"My Yvonne, sweetest one, me-oh-my-oh..."
"Lisey!" Amanda sounded just as bright as a new-minted penny. Would anyone believe she'd been totally zonked only eight hours ago? Nay, madam. Nay, good sir. The spirits have done it all in one night, Lisey thought. Yay, spirits. Dr. Jantzen feels that surgery is warranted. Something called a thoracotomy. And Lisey thought, The boys came back from Mexico. They came back to Anarene. Because Anarene was home.
Which boys, pray tell? The black-and-white boys. Jeff Bridges and Timothy Bottoms. The boys from The Last Picture Show.
In that movie it's always now and they are always young, she thought. They are always young and Sam the Lion is always dead.
"Lisey?"
She opened her eyes and there was big sissa standing in the alcove doorway, her eyes as bright as her voice, and of course in her hand she was holding the VCR box containing The Last Picture Show and the feeling was...well, coming home. The feeling was coming home, me-oh-my-oh.
And why would that be? Because drinking from the pool had its little perks and privileges? Because you sometimes brought back to this world what you picked up in that world? Picked up or swallowed? Yes, yes, and yes.
Chapter 23
"Lisey, honey, are you all right?"
Such warm concern, such smucking motherliness, was so foreign to Amanda's usual nature that it made Lisey feel unreal. "Fine," she said. "I was just resting my eyes."
"Would it be all right if I watched some of this? I found it with the rest of Scott's tapes. Most of them look pretty junky, but I always meant to see this one and never got around to it. Maybe it'll take my mind off things."
"Fine by me," Lisey said, "but I should warn you, I'm pretty sure there's a blank spot in the middle of it. It's an old tape."
Amanda was studying the back of the box. "Jeff Bridges looks like such a kid. "
"He does, doesn't he?" Lisey said wanly.
"And Ben Johnson's dead, of course..." She stopped. "Maybe I better not. We might not hear your boyf...we might not hear Dooley, if he comes."

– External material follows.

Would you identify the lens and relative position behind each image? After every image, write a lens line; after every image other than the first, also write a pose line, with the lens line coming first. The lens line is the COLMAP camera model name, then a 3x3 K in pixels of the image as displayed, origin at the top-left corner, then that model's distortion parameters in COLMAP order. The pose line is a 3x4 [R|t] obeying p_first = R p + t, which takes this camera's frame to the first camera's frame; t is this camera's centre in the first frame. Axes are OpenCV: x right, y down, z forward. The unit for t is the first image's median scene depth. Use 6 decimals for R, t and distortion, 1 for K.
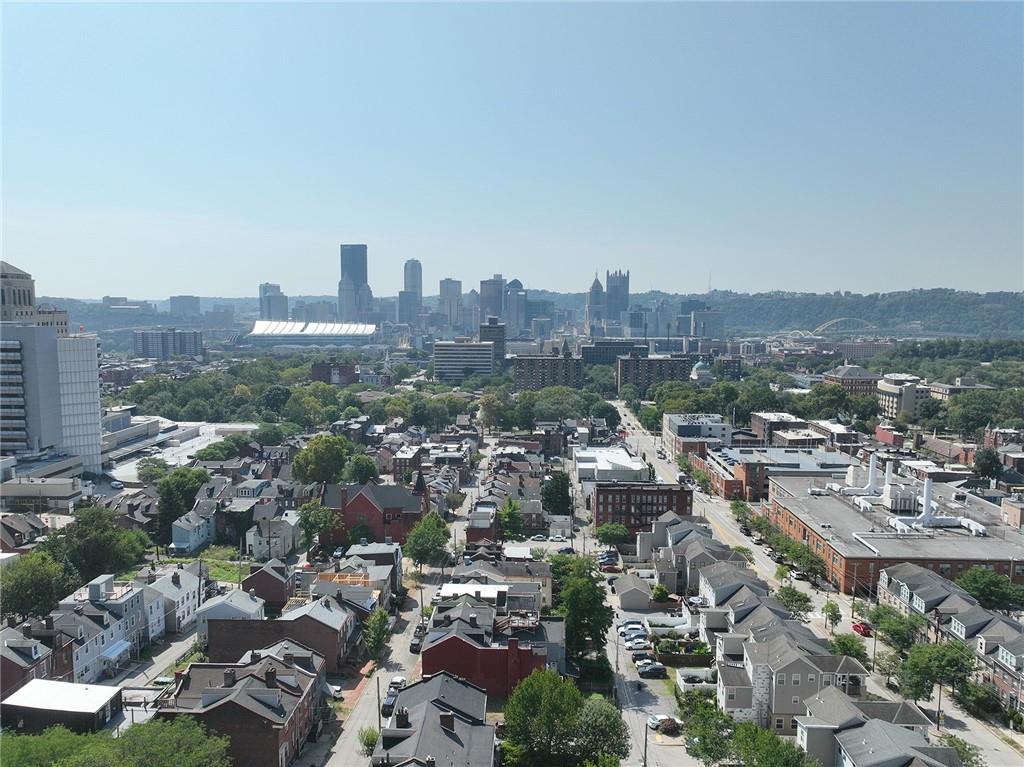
lens RADIAL K [[720.7, 0, 513.2], [0, 720.7, 380.7], [0, 0, 1]] dist [-0.004924, 0.022415]
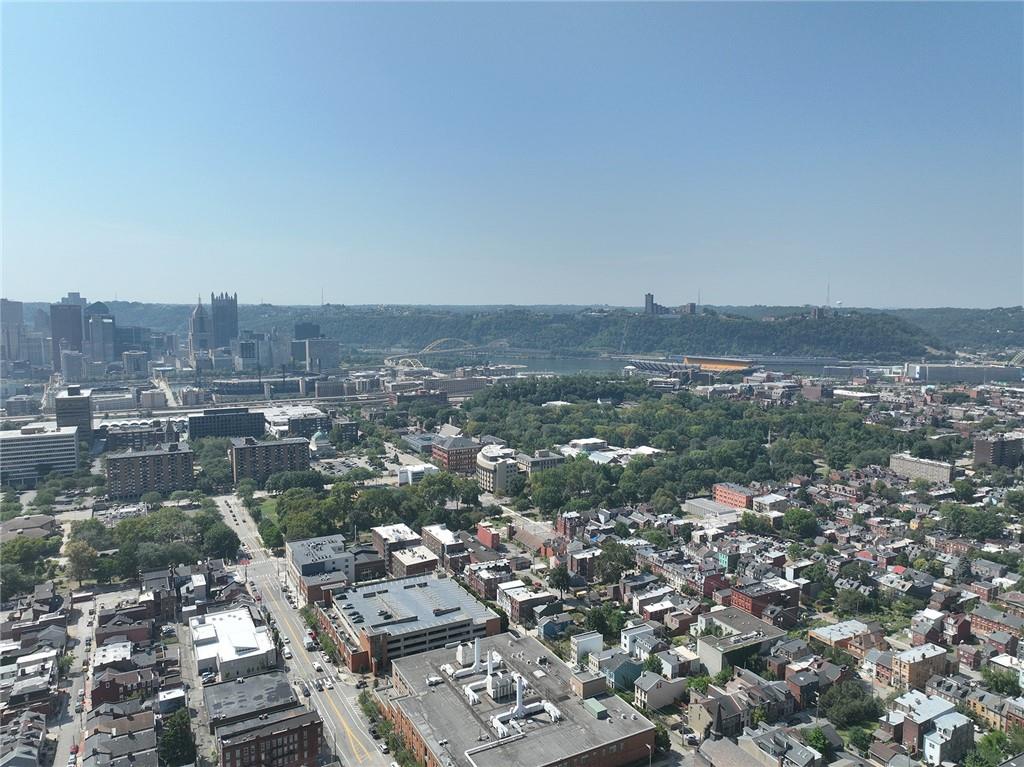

Lisey pushed the top off the shoebox, took out the Pathfinder, and pointed it at the stairs leading down to the barn. "I locked the door to the outside stairs," she said, "so that's the only way up here. And I'm watching it."
"He could start a fire down there in the barn," Amanda said nervously.
"He doesn't want me cooked - what fun would that be?" Also, Lisey thought, there's a place I can go. As long as my mouth tastes as sweet as it does right now, there's a place I can go, and I don't think I'd have any trouble taking you with me, Manda. Not even two helpings of Hamburger Helper and two glasses of cherry Kool-Aid had taken away that lovely sweet taste in her mouth.
"Well, if you're sure it won't be bothering you..."
"Do I look like I'm studying for finals? Go ahead."
Amanda went back into the alcove. "Sure hope this VCR still works." She sounded like a woman who has discovered a wind-up gramophone and a stack of ancient acetate records.
Lisey looked at the many drawers of Dumbo's Big Jumbo, but going through them seemed like make-work now...and probably was. She had an idea that there was very little of actual interest up here. Not in the drawers, not in the filing cabinets, not hiding on the computer hard drives. Oh, maybe a little treasure for the more rabid Incunks, the collectors and the academics who maintained their positions in large part by examining the literary equivalent of navel-lint in each other's abstruse journals; ambitious, overeducated goofs who had lost touch with what books and reading were actually about and could be content to go on spinning straw into footnoted fool's gold for decades on end. But all the real horses were out of the barn. The Scott Landon stuff that had pleased regular readers - people stuck on airplanes between L.A. and Sydney, people stuck in hospital waiting rooms, people idling their way through long, rainy summer vacation days, taking turns between the novel of the week and the jigsaw puzzle out on the sun-porch - all that stuff had been published. The Secret Pearl, published a month after his death, had been the last.
No, Lisey, a voice whispered, and at first she thought it was Scott's, and then - how crazy - she thought it was the voice of Ole Hank. But that was crazy, because it wasn't a man's voice at all. Was that Good Ma's voice, going whisper-whisper-whisper in her head?
I think he wanted me to tell you something. Something about a story. Not Good Ma's voice - although Good Ma's yellow afghan had figured in it somewhere - but Amanda's. They had been sitting together on those stone benches, looking out at the good ship Hollyhocks, which always rode at anchor but never quite set sail. Lisey had never realized how much alike their mother and her oldest sister sounded until this memory of the benches. And -
Something about a story. Your story. Lisey's story.
Had Amanda actually said that? It was like a dream now and Lisey couldn't be completely sure, but she thought yes.